Protesto contra morte de Tim Lopes leva 300 pessoas à
orla da Zona Sul
A
chuva forte que caiu ontem pela manhã na cidade não impediu que cerca
de 300 pessoas, segundo estimativa da Polícia Militar, participassem da
passeata que protestou contra a morte do jornalista Tim Lopes. A
passeata começou no fim da Praia do Leblon e seguiu até o Arpoador. A
caminhada na orla, promovida pelo Sindicato dos Jornalistas
Profissionais do Município do Rio, reuniu não só jornalistas, mas
representantes de outros segmentos da sociedade que se sentem vitimados
pela violência, como parentes de pessoas desaparecidas, representantes
dos sindicatos dos motoristas de ônibus e dos farmacêuticos, advogados
e ex-moradores do condomínio do Edifício Palace.
— Essa caminhada não é um protesto, é um lamento da cidade. O Tim
aglutinou o sentimento de muita gente que é vítima de algum tipo de
violência. Não estamos caminhando em círculos e sim para romper com
este círculo de violência — disse o coordenador do movimento Viva
Rio, Rubem César Fernandes.
Advogado cobra manifestação da Mangueira
A caminhada começou às 10h20m e terminou duas horas depois, quando os
manifestantes fizeram uma prece e cantaram o Hino Nacional. Amigo de Tim
Lopes, o advogado André Martins fez um dos discursos mais emocionados.
Ele fez referência à recente declaração do comandante da PM, coronel
Francisco Braz, de que, dos 35 mil policiais, 12 mil respondem a algum
tipo de inquérito administrativo:
— Que polícia é essa? A polícia finge que nos defende e nós
fingimos que somos defendidos por ela.
Martins questionou a falta de posicionamento em relação à morte do
jornalista dos moradores da comunidade da Mangueira, onde Tim Lopes
morou e que continuou ajudando depois de ter se mudado de lá:
— É duro ver que a Mangueira não falou nada. Não falou porque não
quis. É duro ver que quem vai prestar a homenagem ao Tim é a Portela.
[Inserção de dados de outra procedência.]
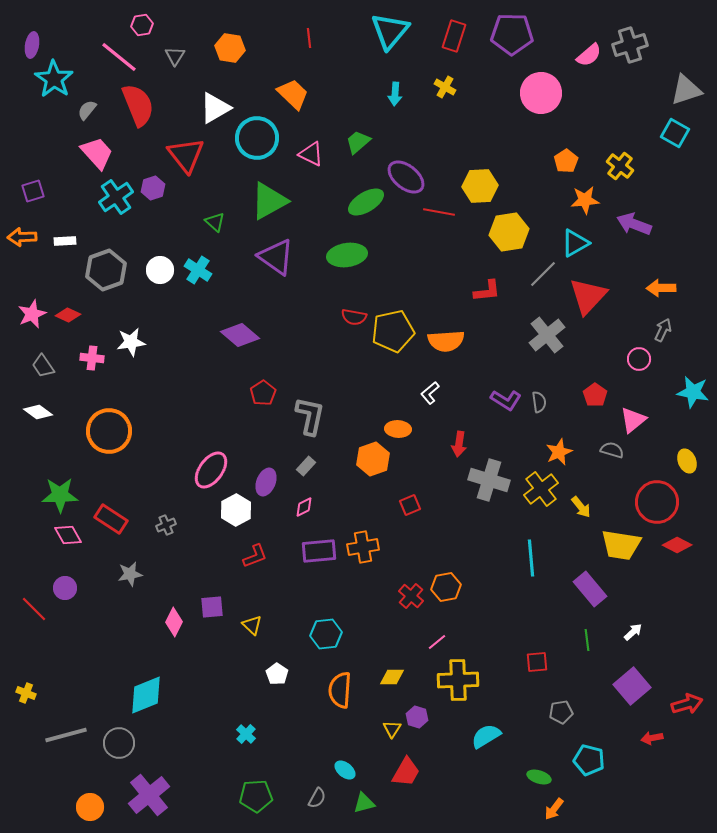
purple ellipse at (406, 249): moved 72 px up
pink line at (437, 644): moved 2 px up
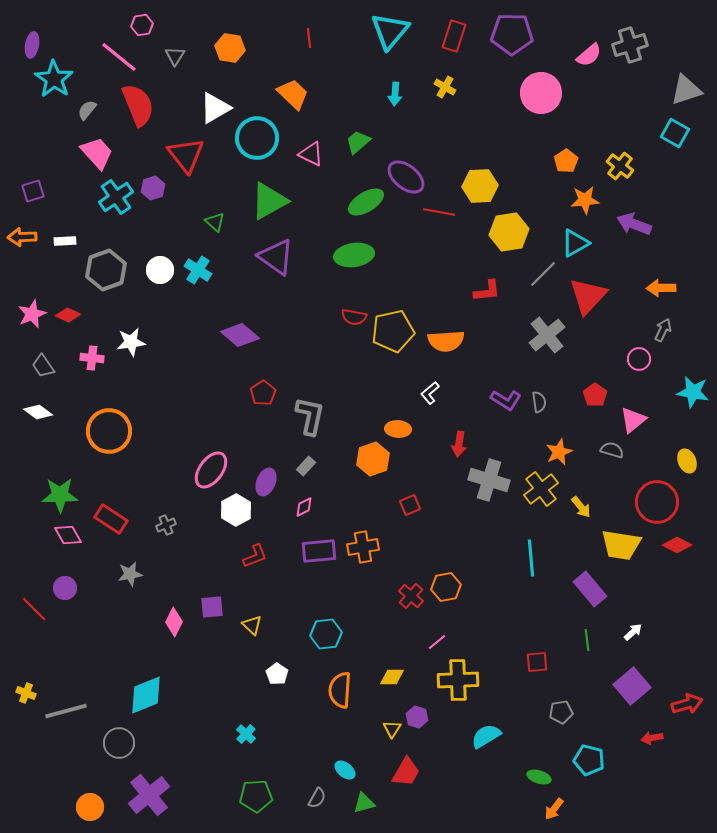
green ellipse at (347, 255): moved 7 px right
gray line at (66, 735): moved 24 px up
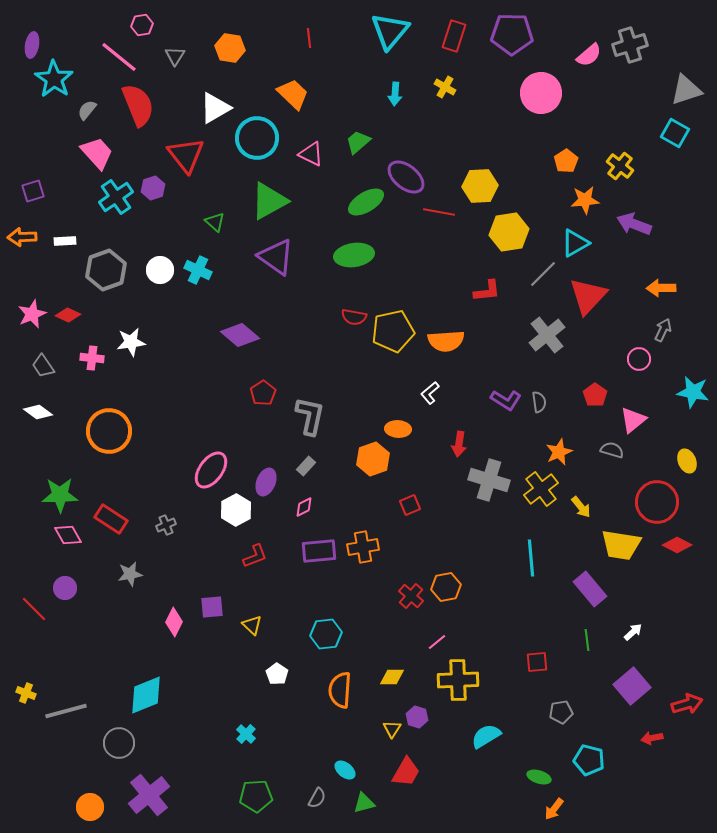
cyan cross at (198, 270): rotated 8 degrees counterclockwise
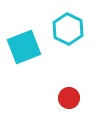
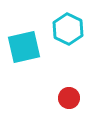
cyan square: rotated 8 degrees clockwise
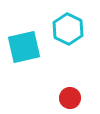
red circle: moved 1 px right
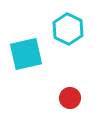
cyan square: moved 2 px right, 7 px down
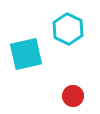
red circle: moved 3 px right, 2 px up
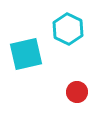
red circle: moved 4 px right, 4 px up
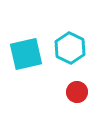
cyan hexagon: moved 2 px right, 19 px down
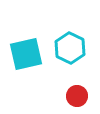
red circle: moved 4 px down
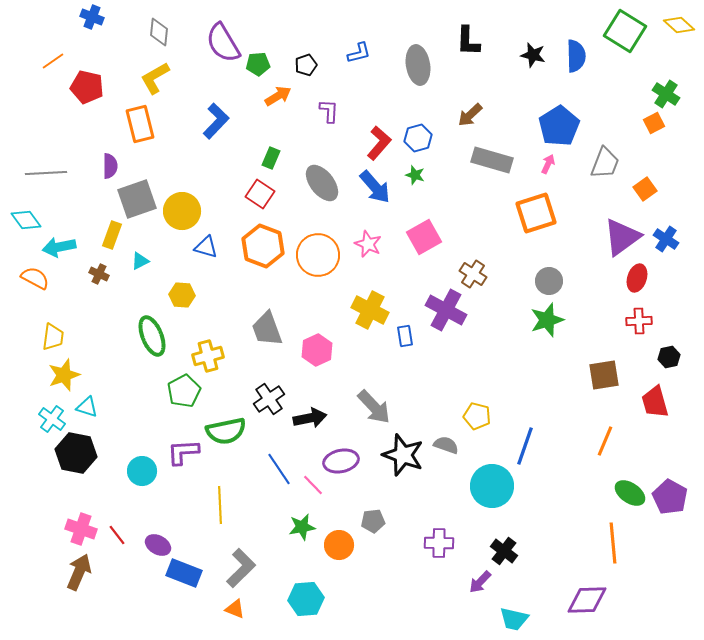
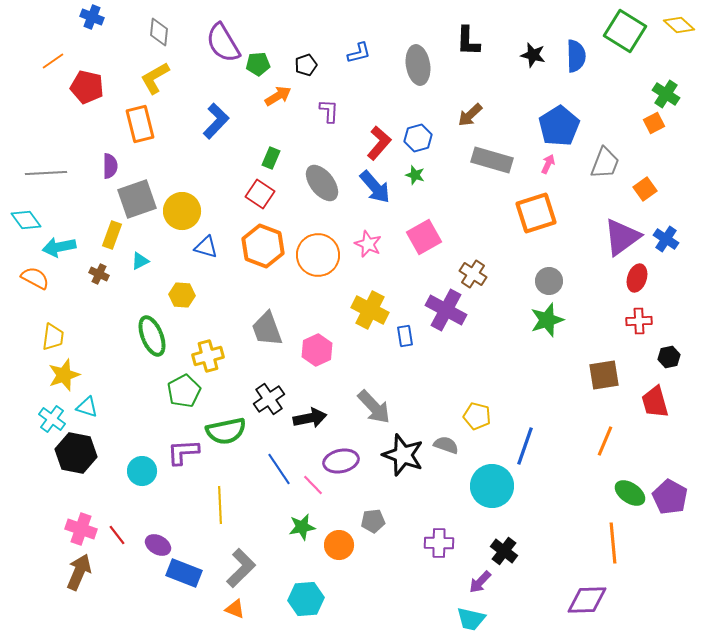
cyan trapezoid at (514, 619): moved 43 px left
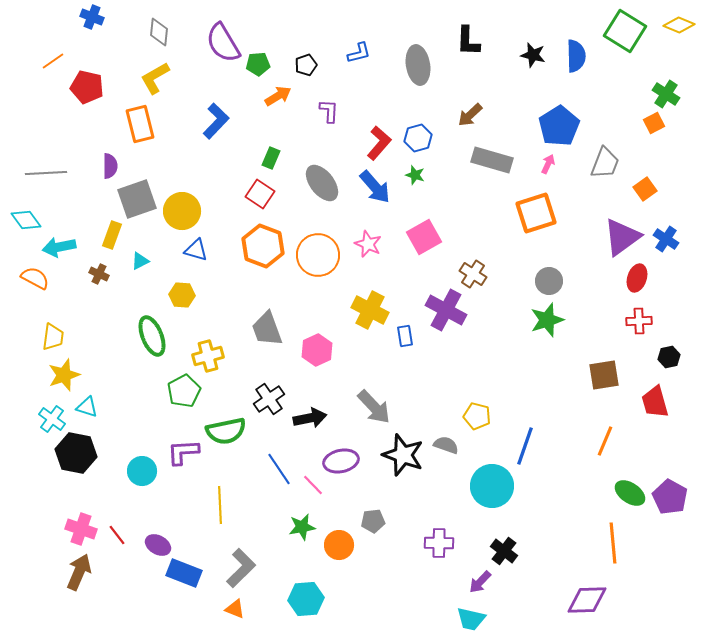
yellow diamond at (679, 25): rotated 20 degrees counterclockwise
blue triangle at (206, 247): moved 10 px left, 3 px down
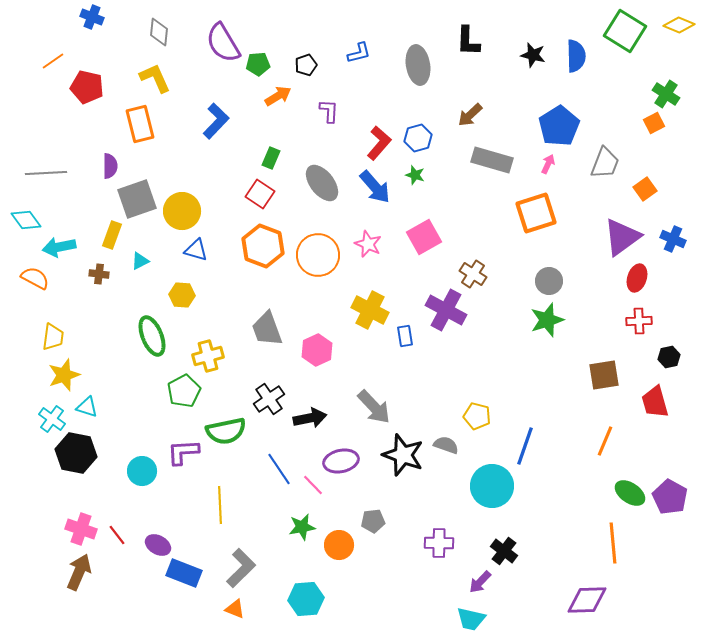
yellow L-shape at (155, 78): rotated 96 degrees clockwise
blue cross at (666, 239): moved 7 px right; rotated 10 degrees counterclockwise
brown cross at (99, 274): rotated 18 degrees counterclockwise
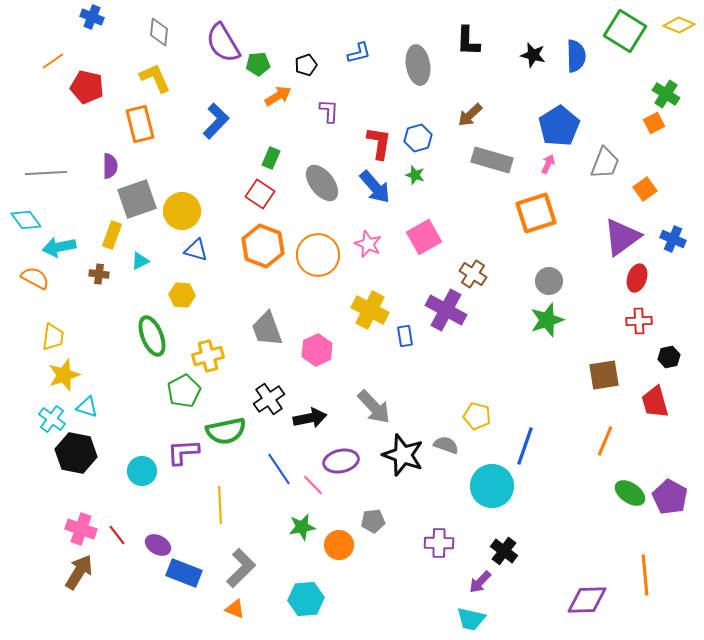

A voz da Mangueira foi calada pelos fuzis. O que não dá é ouvir a polícia
dizer que não vai subir a Mangueira porque ela é muito grande. Não dá
para aceitar que um policial ligue para a casa da mulher do Tim e diga
que ela está atrapalhando as investigações. Isso é absurdo. Não
podemos dar baixa na vida humana como um parafuso, uma porca.
O diretor do Sindicato dos Jornalistas, Nacif Elias, se disse
entusiasmado com o apoio ao protesto:
— Este protesto serve também para dizermos que estamos descontentes
com o trabalho da polícia. Achamos que ela não está desenvolvendo o
trabalho como gostaríamos que estivesse. A polícia não está agindo,
está recuando. Os assassinos do Tim Lopes continuam soltos. Queremos
mais incursões para acharem o corpo do Tim — disse Nacif.